When people gain more information on biodiversity and recognise its importance, they realise the opportunity to make positive changes in their own lives and communities to protect our precious resource.
This is where I feel Wild Work outputs can help by building capacity across such diverse groups of individuals.
The Wild Work initiative will also play a vital role in wider rural development. Your work complements the Government’s new rural development policy, Our Rural Future, which represents a key milestone in the approach to rural development policy and the development of rural Ireland over the next five years.
The Government I lead recognises the threat that the biodiversity crisis poses to our country’s environmental, social and economic welfare.
There are positive examples of progress being achieved, though we recognise that more needs to be done.
For example, the establishment of a database for Natural Capital by the Department of Agriculture, Food and the Marine will develop an inventory of the important ecosystem services we have and their symbiotic value to the economy, society and the environment.
Similarly, the All-Ireland Pollinator Plan, which I know Wild Work extensively engages with, aims to enhance the Irish landscape for the benefit of all of our pollinators, including native bees and other species of conservation importance.

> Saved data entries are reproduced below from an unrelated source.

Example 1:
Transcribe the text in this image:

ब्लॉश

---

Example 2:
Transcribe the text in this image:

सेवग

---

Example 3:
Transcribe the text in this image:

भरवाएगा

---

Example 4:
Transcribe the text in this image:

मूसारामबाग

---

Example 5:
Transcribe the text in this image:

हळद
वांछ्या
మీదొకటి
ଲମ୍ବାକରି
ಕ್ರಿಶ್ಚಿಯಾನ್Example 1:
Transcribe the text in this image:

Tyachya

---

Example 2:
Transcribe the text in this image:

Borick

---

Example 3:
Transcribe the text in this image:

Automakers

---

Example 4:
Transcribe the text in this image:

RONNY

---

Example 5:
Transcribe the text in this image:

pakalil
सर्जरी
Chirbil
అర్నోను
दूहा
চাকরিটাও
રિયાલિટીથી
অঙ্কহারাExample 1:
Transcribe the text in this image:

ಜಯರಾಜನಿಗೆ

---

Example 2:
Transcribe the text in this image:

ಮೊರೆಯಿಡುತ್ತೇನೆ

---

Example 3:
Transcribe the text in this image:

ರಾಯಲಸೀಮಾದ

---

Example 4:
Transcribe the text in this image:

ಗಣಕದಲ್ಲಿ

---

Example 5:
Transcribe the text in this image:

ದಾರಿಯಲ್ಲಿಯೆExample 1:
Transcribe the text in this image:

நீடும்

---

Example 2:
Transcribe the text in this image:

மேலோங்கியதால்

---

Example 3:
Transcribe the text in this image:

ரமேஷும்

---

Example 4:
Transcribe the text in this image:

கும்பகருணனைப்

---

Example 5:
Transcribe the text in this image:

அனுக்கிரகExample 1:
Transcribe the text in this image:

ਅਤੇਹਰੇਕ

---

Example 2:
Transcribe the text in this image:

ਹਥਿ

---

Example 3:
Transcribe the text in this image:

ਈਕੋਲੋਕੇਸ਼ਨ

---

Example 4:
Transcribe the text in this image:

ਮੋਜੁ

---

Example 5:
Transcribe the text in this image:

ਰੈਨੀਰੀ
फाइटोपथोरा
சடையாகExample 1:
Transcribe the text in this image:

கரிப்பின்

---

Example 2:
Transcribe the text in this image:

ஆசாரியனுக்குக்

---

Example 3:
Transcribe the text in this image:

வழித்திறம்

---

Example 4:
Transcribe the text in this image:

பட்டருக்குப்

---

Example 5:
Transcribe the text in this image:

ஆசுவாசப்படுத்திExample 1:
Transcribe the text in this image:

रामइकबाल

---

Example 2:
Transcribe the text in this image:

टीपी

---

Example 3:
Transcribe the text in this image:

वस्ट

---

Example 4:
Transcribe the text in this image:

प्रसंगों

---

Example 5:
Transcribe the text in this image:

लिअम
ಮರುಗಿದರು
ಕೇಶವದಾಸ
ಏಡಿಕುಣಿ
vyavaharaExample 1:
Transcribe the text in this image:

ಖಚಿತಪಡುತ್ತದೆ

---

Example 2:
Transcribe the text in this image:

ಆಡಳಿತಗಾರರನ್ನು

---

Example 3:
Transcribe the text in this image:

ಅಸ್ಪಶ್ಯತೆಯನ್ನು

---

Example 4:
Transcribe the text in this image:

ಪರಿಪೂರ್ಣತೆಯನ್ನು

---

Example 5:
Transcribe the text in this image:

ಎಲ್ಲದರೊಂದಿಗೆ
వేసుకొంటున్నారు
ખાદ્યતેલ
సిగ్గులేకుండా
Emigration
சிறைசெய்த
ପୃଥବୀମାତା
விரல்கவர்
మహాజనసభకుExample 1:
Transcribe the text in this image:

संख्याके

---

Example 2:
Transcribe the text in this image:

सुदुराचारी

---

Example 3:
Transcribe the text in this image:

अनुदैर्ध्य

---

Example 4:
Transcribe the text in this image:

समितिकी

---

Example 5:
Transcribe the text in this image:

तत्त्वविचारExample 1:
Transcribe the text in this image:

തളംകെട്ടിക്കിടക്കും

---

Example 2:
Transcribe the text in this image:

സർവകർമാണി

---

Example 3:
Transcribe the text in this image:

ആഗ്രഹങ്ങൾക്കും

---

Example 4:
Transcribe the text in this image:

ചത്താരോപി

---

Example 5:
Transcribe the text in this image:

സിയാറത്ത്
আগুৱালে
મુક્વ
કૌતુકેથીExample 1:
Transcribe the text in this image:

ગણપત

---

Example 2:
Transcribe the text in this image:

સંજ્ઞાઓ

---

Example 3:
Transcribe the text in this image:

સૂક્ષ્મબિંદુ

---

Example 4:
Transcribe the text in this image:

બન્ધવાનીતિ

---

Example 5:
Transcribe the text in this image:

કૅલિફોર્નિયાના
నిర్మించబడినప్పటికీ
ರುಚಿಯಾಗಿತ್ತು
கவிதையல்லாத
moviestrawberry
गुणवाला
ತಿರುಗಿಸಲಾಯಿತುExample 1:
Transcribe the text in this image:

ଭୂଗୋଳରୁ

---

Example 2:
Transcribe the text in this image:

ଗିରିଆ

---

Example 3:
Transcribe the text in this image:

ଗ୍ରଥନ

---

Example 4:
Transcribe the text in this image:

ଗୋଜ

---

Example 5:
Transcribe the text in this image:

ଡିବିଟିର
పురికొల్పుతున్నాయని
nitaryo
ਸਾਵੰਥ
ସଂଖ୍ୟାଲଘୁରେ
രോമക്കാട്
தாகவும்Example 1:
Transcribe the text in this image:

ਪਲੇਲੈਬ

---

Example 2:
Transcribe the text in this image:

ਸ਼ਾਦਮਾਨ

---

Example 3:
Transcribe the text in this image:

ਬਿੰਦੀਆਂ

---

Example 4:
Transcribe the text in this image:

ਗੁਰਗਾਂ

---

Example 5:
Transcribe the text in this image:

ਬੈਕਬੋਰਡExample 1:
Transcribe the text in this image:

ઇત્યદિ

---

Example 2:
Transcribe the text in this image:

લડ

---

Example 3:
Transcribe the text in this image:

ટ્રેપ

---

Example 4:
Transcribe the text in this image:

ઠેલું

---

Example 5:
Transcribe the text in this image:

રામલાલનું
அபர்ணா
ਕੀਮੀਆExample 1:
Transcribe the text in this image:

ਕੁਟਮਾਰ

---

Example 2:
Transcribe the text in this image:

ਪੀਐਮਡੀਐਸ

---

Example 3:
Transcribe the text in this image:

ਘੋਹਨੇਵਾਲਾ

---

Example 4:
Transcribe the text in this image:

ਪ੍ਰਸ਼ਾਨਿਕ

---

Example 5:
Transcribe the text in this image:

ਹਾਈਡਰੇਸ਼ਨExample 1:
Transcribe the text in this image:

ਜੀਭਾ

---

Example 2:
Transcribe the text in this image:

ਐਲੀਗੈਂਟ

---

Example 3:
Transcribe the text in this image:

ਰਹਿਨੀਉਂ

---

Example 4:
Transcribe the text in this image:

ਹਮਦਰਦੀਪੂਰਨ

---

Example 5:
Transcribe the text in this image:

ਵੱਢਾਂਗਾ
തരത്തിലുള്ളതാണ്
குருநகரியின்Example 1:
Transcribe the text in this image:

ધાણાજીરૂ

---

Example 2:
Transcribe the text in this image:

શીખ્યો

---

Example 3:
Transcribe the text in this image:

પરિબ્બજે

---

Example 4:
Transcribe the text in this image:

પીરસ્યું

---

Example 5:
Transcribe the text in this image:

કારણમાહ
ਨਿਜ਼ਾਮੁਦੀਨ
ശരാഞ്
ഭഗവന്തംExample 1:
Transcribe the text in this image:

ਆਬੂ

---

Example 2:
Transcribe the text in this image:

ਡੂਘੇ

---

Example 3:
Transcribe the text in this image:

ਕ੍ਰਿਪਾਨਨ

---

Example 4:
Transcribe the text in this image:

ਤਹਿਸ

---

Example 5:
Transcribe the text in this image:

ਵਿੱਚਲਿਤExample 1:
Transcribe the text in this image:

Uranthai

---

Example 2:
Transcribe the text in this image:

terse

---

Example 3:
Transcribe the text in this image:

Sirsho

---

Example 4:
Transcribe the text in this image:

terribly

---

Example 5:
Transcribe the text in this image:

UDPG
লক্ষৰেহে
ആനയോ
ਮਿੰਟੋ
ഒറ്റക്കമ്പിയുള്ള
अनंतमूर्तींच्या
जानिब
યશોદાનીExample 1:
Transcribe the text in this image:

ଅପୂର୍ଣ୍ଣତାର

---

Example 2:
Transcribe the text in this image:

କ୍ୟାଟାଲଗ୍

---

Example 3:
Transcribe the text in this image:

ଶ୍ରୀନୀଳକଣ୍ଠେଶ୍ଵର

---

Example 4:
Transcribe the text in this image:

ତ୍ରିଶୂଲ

The National Biodiversity Data Centre similarly works to make biodiversity data and information more freely available to better understand and assist the protection of Ireland’s biodiversity.
So, while it can be all too easy to become overwhelmed with the challenge of biodiversity loss before us, positive initiatives like those I have mentioned, your very own Wild Work, and others, do exist and are being enhanced as we develop Ireland’s next Biodiversity Action Plan.
We can make a positive difference, but now is the time for change in our approach to biodiversity loss and restoration.
The Future of the Wild Work Project
In this context, I am excited for the future of the Wild Work initiative. In particular, I was delighted to see a hugely positive response earlier this year from people in South and West Cork, West Limerick and Cavan to take part in the new free 12-week biodiversity training programme which kick started the Wild Work Co-operation project.
To assist the public sector in leading by example, your planned training on the biodiversity management of public lands is also particularly welcome, with opportunities for cross learning between LEADER sub-regional areas of South and West Cork, Limerick and Cavan.
I look forward to the outcomes and results of this process, in recognition of the need for best practice in the management of our public landscapes.
I would like to thank Ryan Howard (SECAD CEO) and Suzanne Kearney (SECAD Assistant CEO) for the invitation to speak today. I also express gratitude to all the local communities participating in your training.
I would also like to thank all of the people who work for the SECAD Partnership CLG, West Limerick Resources CLG and Breffni Integrated CLG who are the project promoters for this magnificent initiative.
I also acknowledge the roles played by the South Cork, West Cork, Limerick and Cavan Local Action Groups for approving the LEADER grant funding for this project.
Wild Work is exactly the kind of locally led initiative that I want to see rolled out right across Ireland. It not alone enhances the social, economic and environmental capital of a community but also improves the quality of life of Irish people.
I urge people, community groups, businesses, farmers and managers of public lands to take part in what is an exceptional opportunity to reconnect with nature through the initiatives and training provided by Wild Work. Collectively, we will further the necessary stewardship and respect of our natural world.
I look forward to seeing the fruits of the range of training services Wild Work will bring; and I wish the Project every success in the future.